Belakangan ini sebuah berita pembelian pulau menarik perhatian masyarakat. Namun di antara kita lebih kepo pada siapa sih orang mampu mebeli pulau tersebut ketimbang keingintahuan bahwa boelh tidaknya seseorang membeli atau menjual sebuah pulau. Dilansir kompas.com Pulau Lantigiang, Kecamatan Takabonerate, Kepulauan Selayar, Sulawesi Selatan, dikabarkan dijual oleh seseorang berinisial SA. Kabar tersebut semakin menghebohkan karena nilai penjualannya mencapai Rp 900 juta. Polisi pun turun tangan mengusut kabar dijualnya pulau tak berpenghuni tersebut.
Dan di sini penulis tidak akian membahas siapaorang yang dituduh membeli pulau tersebut, karena fokus perhatian orang pun sejatinya sudahke sana bahkan ke hal-hal pribadi si pembeli tersebut yang nyatanya tidak ada kaitannya dengan upaya membeli pulau tersebut.
Lalu bagaimana aturannya untuk memiliki sebuah pulau di Indonesia?
Pertama adalah ia mesti Warga Negara Indonesia. Nah kalau kita WNI artinya salah satu syarat sudah terpenuhi. Ke dua, tentu saja ia mesti memiliki sejumlah uang. Ke tiga ia mesti memiliki sertifikat kepemilikan, dan sertifikat ini dikeluarkan oleh Kementerian Agraria dan Tata Ruang/Badan Pertanahan Nasional (ATR/BPN). Nah yang ke tiga inilah yang paling sulit, karena ada beberapa aturan di dalmnya.Lalu apakah aturan-aturan yang dimaksud? Sebetulnya bisa dijalani yakni pemilik pulau harus konsisten dengan persentase area konservasi di pulau yang dimiliki.
Dilansir dari republika.co.id Aturan kepemilikan pulau harus mengutamakan penerapan prinsip konservasi yang menyeluruh dan berkelanjutan.
"Satu pulau itu paling sedikit 30 persen dikuasai langsung oleh negara dan paling banyak 70 persen dari luas pulau dapat dimanfaatkan oleh pelaku usaha. Dari 70 persen itu pun pelaku usaha wajib mengalokasikan 30 persen untuk ruang terbuka hijau, artinya hanya 49 persen dari luas pulau yang boleh (dimanfaatkan). 51 persen akan dikonservasi," kata Dirjen Pengelolaan Ruang Laut KKP Aryo Hanggono dalam siaran pers di Jakarta, Selasa (1/9)

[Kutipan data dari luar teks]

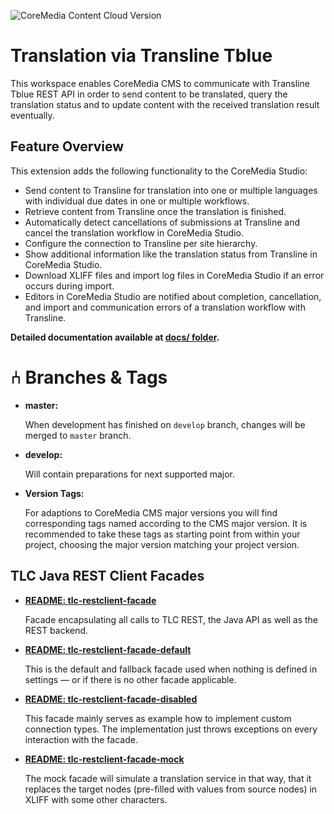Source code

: <!--
  On Update:
     * Change "message" for CMCC version to recent version.
     * Change "message" for TLC (Used) version to the recently used version.
-->

![CoreMedia Content Cloud Version](https://img.shields.io/static/v1?message=2107&label=CoreMedia%20Content%20Cloud&style=for-the-badge&color=672779)

# Translation via Transline Tblue

This workspace enables CoreMedia CMS to communicate with Transline Tblue
REST API in order to send content to be translated, query
the translation status and to update content with the received translation
result eventually.

## Feature Overview

This extension adds the following functionality to the CoreMedia Studio:
* Send content to Transline for translation into one or multiple languages
    with individual due dates in one or multiple workflows.
* Retrieve content from Transline once the translation is finished.
* Automatically detect cancellations of submissions at Transline and cancel the
    translation workflow in CoreMedia Studio.
* Configure the connection to Transline per site hierarchy.
* Show additional information like the translation status from Transline in
    CoreMedia Studio.
* Download XLIFF files and import log files in CoreMedia Studio if an error
    occurs during import.
* Editors in CoreMedia Studio are notified about completion, cancellation, and
    import and communication errors of a translation workflow with Transline.

**Detailed documentation available at
[docs/ folder](./docs/README.md).**

# ⑃ Branches &amp; Tags

* **master:**

    When development has finished on `develop` branch, changes will be merged to
    `master` branch.

* **develop:**

    Will contain preparations for next supported major.

* **Version Tags:**

    For adaptions to CoreMedia CMS major versions you will find corresponding
    tags named according to the CMS major version. It is recommended to
    take these tags as starting point from within your project,
    choosing the major version matching your project version.

## TLC Java REST Client Facades

* **[README: tlc-restclient-facade](apps/workflow-server/tlc-workflow-server-facade/tlc-restclient-facade/README.md)**

    Facade encapsulating all calls to TLC REST, the Java API as well as the REST
    backend.
    
* **[README: tlc-restclient-facade-default](apps/workflow-server/tlc-workflow-server-facade/tlc-restclient-facade-default/README.md)**

    This is the default and fallback facade used when nothing is defined in
    settings — or if there is no other facade applicable.

* **[README: tlc-restclient-facade-disabled](apps/workflow-server/tlc-workflow-server-facade/tlc-restclient-facade-disabled/README.md)**

    This facade mainly serves as example how to implement custom connection
    types. The implementation just throws exceptions on every interaction with the facade.
    
* **[README: tlc-restclient-facade-mock](apps/workflow-server/tlc-workflow-server-facade/tlc-restclient-facade-mock/README.md)**

    The mock facade will simulate a translation service in that way, that it
    replaces the target nodes (pre-filled with values from source nodes) in
    XLIFF with some other characters.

Hal ini dinilai sesuai dengan amanat UU Nomor 27 Tahun 2007 tentang Pengelolaan Wilayah Pesisir dan Pulau-Pulau Kecil sebagaimana diubah oleh Undang Undang Nomor 1 Tahun 2014.
Untuk apa pulau kita miliki?
Jika kita melihat para "pemilik" pulau-pulau, kebanyakan dari mereka adalah memanfaatkannya untuk usaha. Resort serta bebrbagai fasilitasnya di pulau-pulau tersebut menjadi usaha yang menggiurkan tentu saja. Namun demikian ada juga sebagai prestige belaka bahwa Si A misalnya memiliki pulau Anu, dan seterusnya. Memiliki pulau setidaknya lebih membanggakan ketimbang memiliki istri simpanan.
Bagaimana masih ingin memiliki istri simpanan? eh... sebuah pulau?